▶ **Prompt**
Set down the data below verbatim, line for line, with the pictures omitted.

▶ **Input for this task**
────────────────────────────────────────
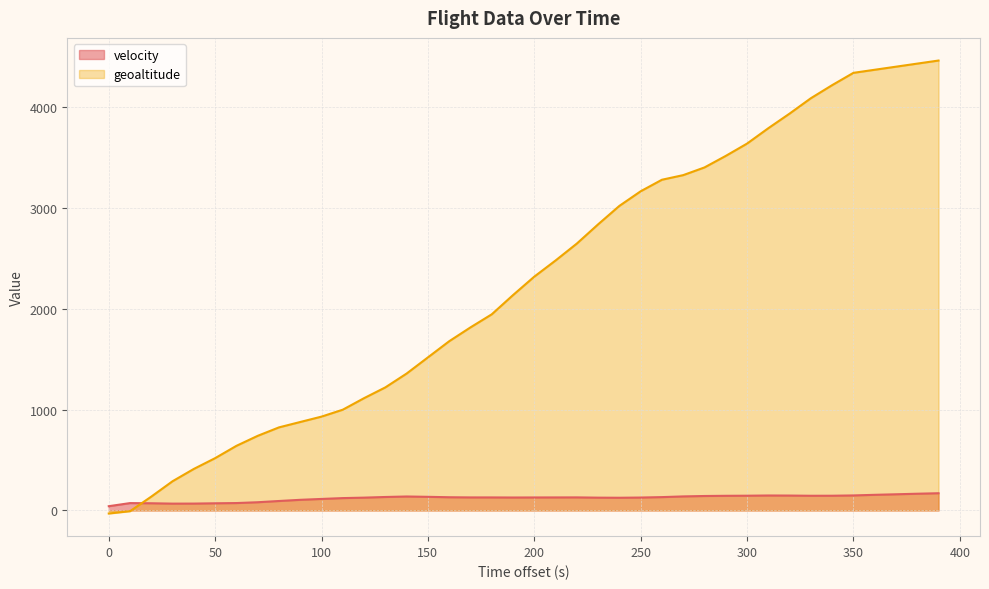

How many data points does each series have?

40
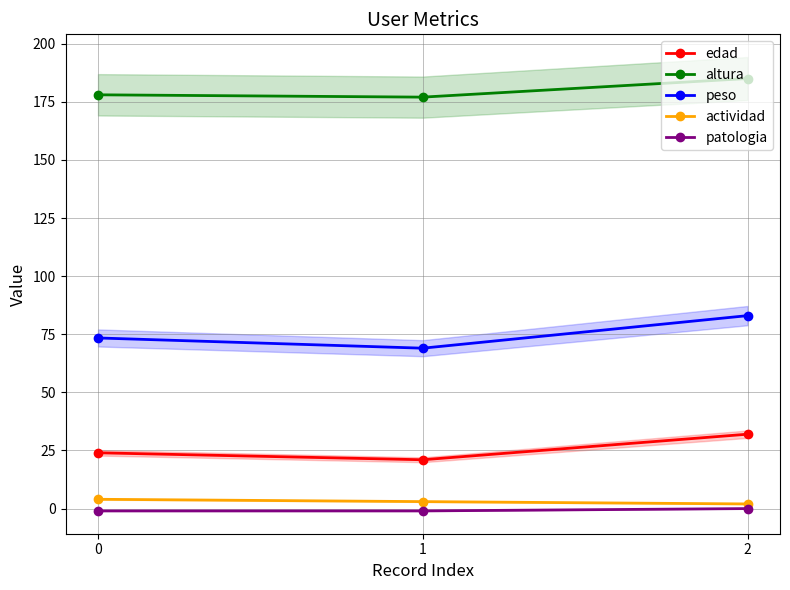

Reading left to right, list all the values displayed in this chart.

edad: 24.0	21.0	32.0
altura: 178.0	177.0	185.0
peso: 73.4	69.0	83.0
actividad: 4.0	3.0	2.0
patologia: -1.0	-1.0	0.0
────────────────────────────────────────
▶ **Answer to the exercise**
How many data points does each series have?

40

Reading left to right, list all the values displayed in this chart.

edad: 24.0	21.0	32.0
altura: 178.0	177.0	185.0
peso: 73.4	69.0	83.0
actividad: 4.0	3.0	2.0
patologia: -1.0	-1.0	0.0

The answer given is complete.